# Exercises to complete
1. According to the passage on scribal schooling, how many letters make up the Sumerian Epistolary Miscellany?
2. Decide whether each statement agrees with the passage on scribal schooling, and quote the deciding words for each: (a) The Correspondence of the Kings of Ur formed a cohesive curricular group. (b) The Correspondence of the Kings of Larsa consists of four letters. (c) Students of the eduba were exclusively boys.
3. Copy the passage on scribal schooling word for word from "At least two" to "young scribal students.".

Another group of texts that could be learned around the same stage of education as the Decad was a selection of letters from the Correspondence of the Kings of Ur. This corpus did not form a cohesive curricular group, however; evidently it was up to individual schoolteachers to decide which letters to teach.

At least two other sets of literary letters were also sometimes learned by scribal students in Old Babylonian Nippur: the "Sumerian Epistolary Miscellany (SEpM), a fairly standardized group comprising eighteen letters and four other compositions, and the Correspondence of the Kings of Larsa (CKL), a group of four letters from or to rulers of Larsa. Other letters not belonging to a definable set were also sometimes studied; these are grouped together by modern scholars under the term "Additional Nippur Letters" or "Ancillary Nippur Letters" (ANL).

==Student life==
Students of the eduba probably began their education as young children. They were primarily boys, although female scribes are also attested in ancient Mesopotamian society. The eduba literature paints a vivid, if highly embellished, picture of daily life for young scribal students.

# Recorded data
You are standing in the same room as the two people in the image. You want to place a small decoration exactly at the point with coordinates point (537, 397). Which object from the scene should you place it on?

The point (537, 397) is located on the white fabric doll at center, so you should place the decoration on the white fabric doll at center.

# Solutions by task
1. Eighteen letters, along with four other compositions.

2.
(a) No: "This corpus did not form a cohesive curricular group"
(b) Yes: "a group of four letters from or to rulers of Larsa"
(c) No: "They were primarily boys, although female scribes are also attested in ancient Mesopotamian society"

3.
At least two other sets of literary letters were also sometimes learned by scribal students in Old Babylonian Nippur: the "Sumerian Epistolary Miscellany (SEpM), a fairly standardized group comprising eighteen letters and four other compositions, and the Correspondence of the Kings of Larsa (CKL), a group of four letters from or to rulers of Larsa. Other letters not belonging to a definable set were also sometimes studied; these are grouped together by modern scholars under the term "Additional Nippur Letters" or "Ancillary Nippur Letters" (ANL).

==Student life==
Students of the eduba probably began their education as young children. They were primarily boys, although female scribes are also attested in ancient Mesopotamian society. The eduba literature paints a vivid, if highly embellished, picture of daily life for young scribal students.